A bench headed Justice V. Ramasubramanian said the appeal is dismissed. During the hearing, RSS had contended that if its march is being attacked by a terrorist organisation in Tamil Nadu, then the state government has to protect it.
Senior advocate Mukul Rohatgi, representing the Tamil Nadu government, had submitted before the court that “We are not totally opposed to having route marches and public meetings across the state, but it cannot be in every street, every mohallaa.”.
Rohatgi argued that RSS cannot seek a carte blanche in conducting the marches and added that the high court had agreed that the situation of security in the state offered a mixed bag. He stressed that the state government cannot shut its eyes to law-and-order concerns.
The bench had orally observed that a balance should be struck between the language of power and the language of democracy. Senior advocate Mahesh Jethmalani, representing the RSS, submitted that the state government cannot stop an organisation from holding peaceful marches by citing apprehensions in connection with a banned outfit.
Jethmalani further added that they are unable to control a terrorist organisation there and that is why they want to ban the march, and after the PFI ban there have been no incidents. He had submitted, “what is your apprehension?……If I am being attacked by a terrorist organisation then the state has to protect me.” Jethmalani informed the bench that they are not going to do anything till March 11 or March 12, while insisting that the government cannot ban the march.
He said RSS cannot be singled out against the backdrop that marches have been held by Dalit Panthers and the ruling DMK party, and pressed that state cannot abdicate its responsibilities.
The state government said it would in the meanwhile, communicate with the other inputs it had received about threats and suggest routes for the marches. “We will work it out,” said Rohatgi.

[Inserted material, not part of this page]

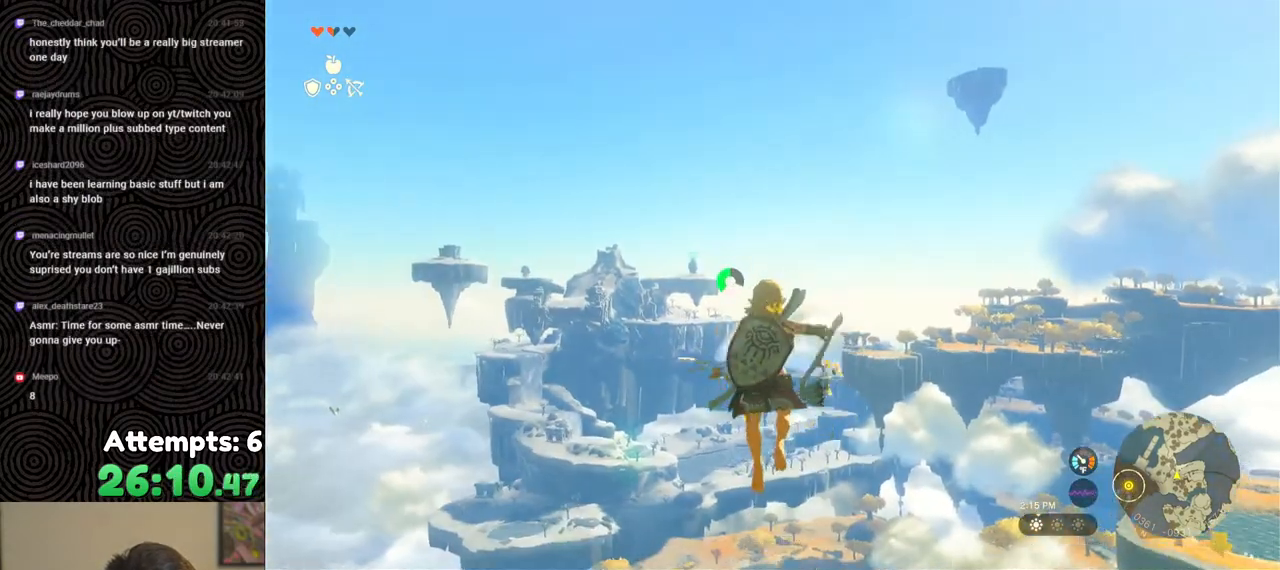
{"buttons": ["L2", "R2"], "left_stick": "center", "right_stick": "center", "events": [[33, "Y", "down"], [117, "Y", "up"], [200, "R2", "up"], [350, "R2", "down"]]}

The state government had contended that it was not pressing for an absolute ban on the marches, rather only highlighting the issue of security to participants in certain sensitive areas, which has a presence of the banned Popular Front of India (PFI), which have witnessed bomb blasts in the past. Detailed order of the apex court in the matter will be uploaded later in the day.
On March 1, the Supreme Court agreed to examine the Tamil Nadu government plea challenging the Madras High Court order, which allowed Rashtriya Swayamsevak Sangh (RSS) to conduct a route march across the state.